Her yıl 10-16 Mayıs tarihlerine denk gelen Engelliler Haftası’nda, engelli bireylerin toplumsal yaşama tam ve eşit katılımını teşvik etmek amacıyla çeşitli paylaşımlar yapılıyor. Bu paylaşımlar engeli bireylerin haklarını gözetmeyi ve mevcut sorunları somut şekilde ortaya koymayı amaçlıyor. Çünkü engellilik yalnızca bireysel bir sağlık sorunu değil, aynı zamanda toplumsal bir mesele. 
5378 sayılı “Engelliler Hakkında Kanun”a göre “Fiziksel, zihinsel, ruhsal ve duyusal yetilerinde çeşitli düzeyde kayıplarından dolayı topluma diğer bireyler ile birlikte eşit koşullarda tam ve etkin katılımını kısıtlayan tutum ve çevre koşullarından etkilenen birey” engelli olarak tanımlanıyor. Engelli bireylerin topluma katılımda yaşadığı sorunları anlamak ve onların ihtiyaçlarını karşılamak için doğru ve kapsamlı verilere ihtiyaç var. Bu nedenle engellilere dair istihdam, eğitim, sosyal yardım gibi konularda toplanan veriler, toplumsal farkındalığı artırmak ve engelli bireylerin yaşamlarını iyileştirmek adına kritik bir öneme sahip. Toplanan veriler politika yapıcıların engelli bireylerin ihtiyaçlarını belirlemesine ve çözüm odaklı politikalar oluşturmasına yardımcı oluyor. Engelliliğe ilişkin istatistiksel veriler engelli bireylerin toplumsal hayata katılımını sayısal olarak gösterdiği için önemli bir temsil aracı. Fakat günümüzde Türkiye’deki engelliliğe ilişkin verilerde güncelliğin yitirilmeye başlandığını ve temsilde sorunlar yaşandığını söylemek mümkün. 
Engelli bireylerin toplumda yaşadığı temsil sorununu en temelden incelemek istersek sormamız gereken bir soru var: engelliliğe ilişkin ulusal veriler nasıl toplanıyor?

Türkiye’de Ne Kadar Engelli Var?

Engelli bireylere ilişkin ulusal verilerin toplanmasında başlıca üç araçtan yararlanılıyor. Bunlar nüfus sayımları, örneklem araştırmaları ve idari kayıtlar.

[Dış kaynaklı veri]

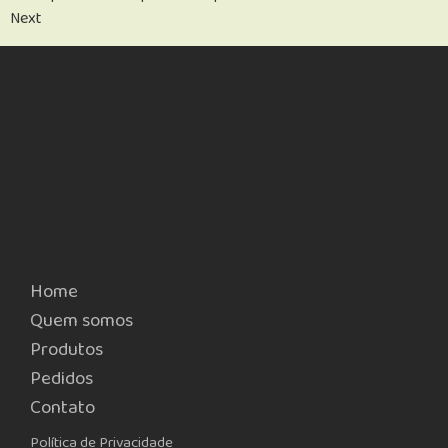
Next
Home
Quem somos
Produtos
Pedidos
Contato
Política de Privacidade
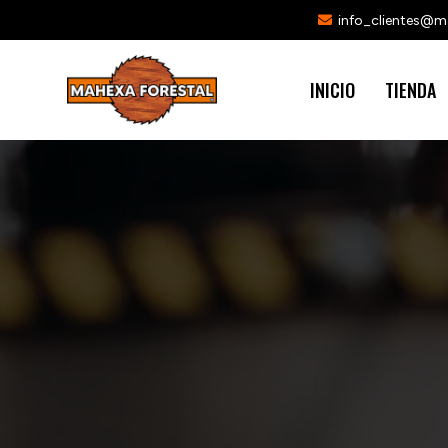
info_clientes@
INICIO
TIENDA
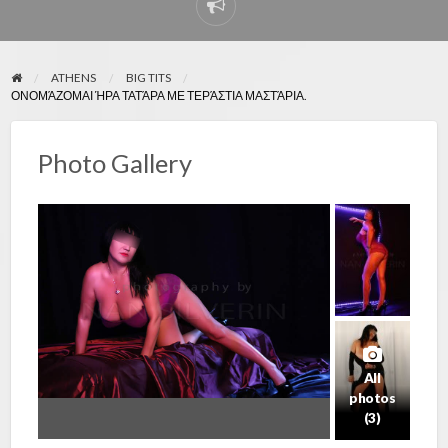
ATHENS
BIG TITS
ΟΝΟΜΆΖΟΜΑΙ ΉΡΑ ΤΑΤΆΡΑ ΜΕ ΤΕΡΆΣΤΙΑ ΜΑΣΤΆΡΙΑ.
Photo Gallery
All
photos
(3)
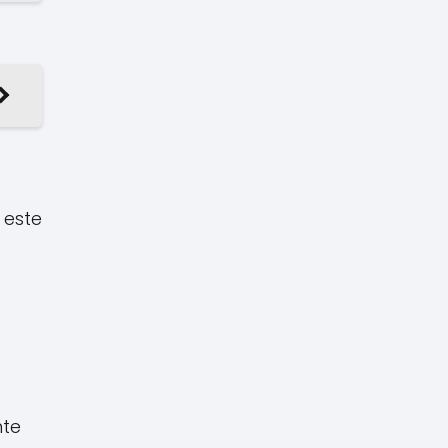
 este
nte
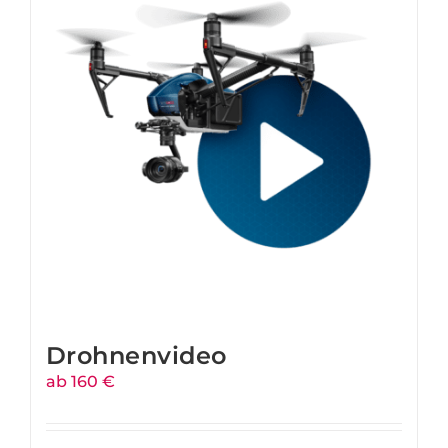
Drohnenvideo
ab 160 €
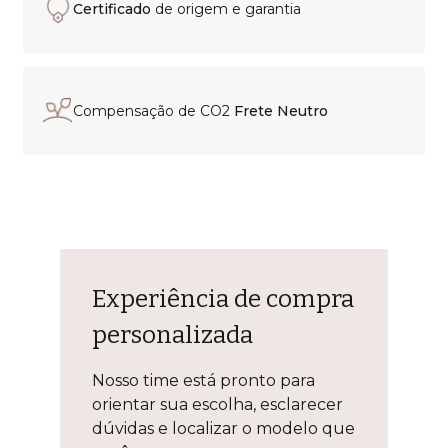
Certificado
de origem e garantia
Compensação de CO2
Frete Neutro
Experiência de compra
personalizada
Nosso time está pronto para
orientar sua escolha, esclarecer
dúvidas e localizar o modelo que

Sayımlar ve örnekleme yöntemi ile yapılan araştırmalar, belirli kurallar çerçevesinde bilimsel olarak gerçekleştirilen ve bir konuyu aydınlatmaya odaklı istatistiki veriler üretiyor. İdari kayıt ise kamu kurum ve kuruluşların toplumun farklı kesimlerini izlemek için tuttuğu veri dosyalarına verilen isim. Bu kayıtlar kurumların kendi iş süreçlerini yönetmek için oluşturulsa da, istatistik üretimine uygun olanlar veri kaynağı olarak da kullanılabiliyor.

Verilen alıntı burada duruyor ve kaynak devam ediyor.